The company received a $535 million federal loan guarantee on Sept. 3, 2009, and broke ground for its so-called Fab 2 facility the next day, at an event that Energy Secretary Steven Chu attended. Seven days later, the company requested $469 million for more construction and equipment at Fab 2 in a bid to cut costs of its tubular panels by increasing production, according to a December 2009 filing to the U.S. Securities and Exchange Commission.
The company and the department “mutually agreed that the application should not receive further consideration” in October 2010, Damien LaVera, an Energy Department spokesman, said in an e-mail today. “The department was not poised to approve a second loan application.”
E-mails released this week as part of a congressional investigation into Solyndra’s loan guarantee said officials from the Office of Management and Budget worried the second guarantee request was imminent.
“I’ve been told we should expect to see that project soon for conditional commitment,” a budget office official wrote in an April 8, 2010, e-mail.
Another official said in an e-mail: “Possible to close and default on one before closing on a second??? Could be a record.”
Solyndra had forecast that the next phase of its factory would cost $642 million, which it planned to raise through the second loan guarantee and by selling shares to the public, according to the December filing.

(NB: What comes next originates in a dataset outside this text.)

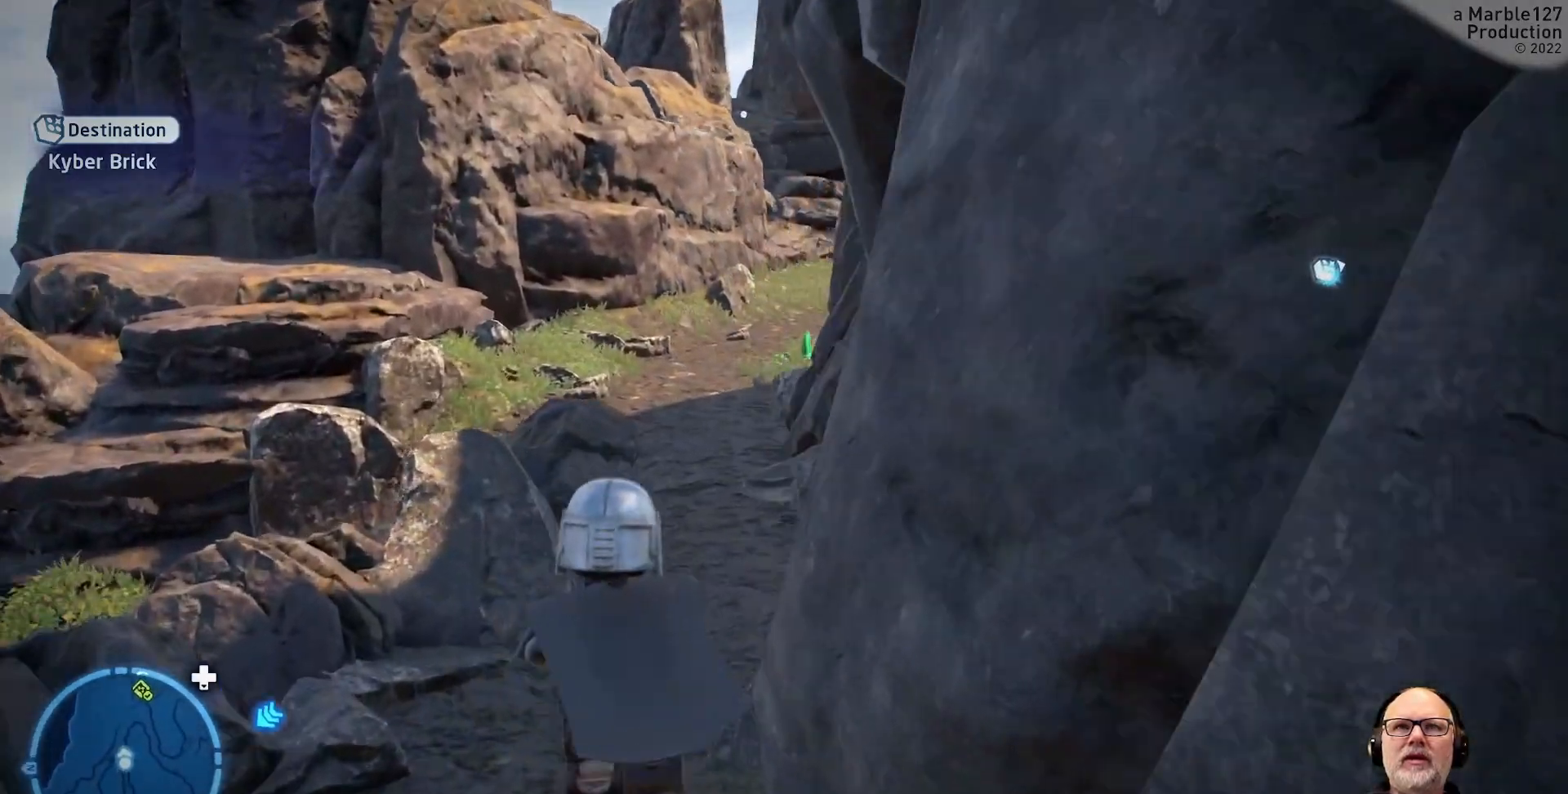
{"buttons": [], "left_stick": "up", "right_stick": "center", "events": []}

By the time of the decision to drop the application, Solyndra’s financial problems were becoming clearer. It had amended its SEC filing in March 2010 to include a warning from its auditor that it might have to cease operating and in June had withdrawn its planned initial public offering.
In December 2010, Solyndra violated the terms of its $535 million award by failing to set aside the first of six $5 million payments for a reserve fund.
The administration then restructured the loan, which placed Solyndra’s debt to the government behind $75 million in fresh money from outside investors, a decision that congressional Republicans have criticized. Energy Department officials said the agreement was a last-ditch effort to save the company.
Solyndra filed for bankruptcy protection on Sept. 6. Two days later the FBI raided the company’s Fremont, California, offices as part of an investigation into possible accounting fraud.
Matt Rogers, an Energy Department adviser on stimulus projects, said in a May 24, 2010, e-mail to Rod O’Connor, who was then Chu’s chief of staff, that Solyndra faced economic challenges, including falling silicon prices that benefited rival companies and declining demand in Europe for solar panels.
Rogers also said the company had been counting on “an energy bill to pass,” including a renewable-energy standard, “to ensure adequate U.S. market size.”
Rogers said Solyndra would face problems in the “18-24 month window, but the company should be going strong into the fall with their new facilities on line.”
House Republicans expanded an eight-month investigation into the loan guarantee yesterday, demanding all communications about Solyndra among White House officials since Obama’s 2009 inauguration.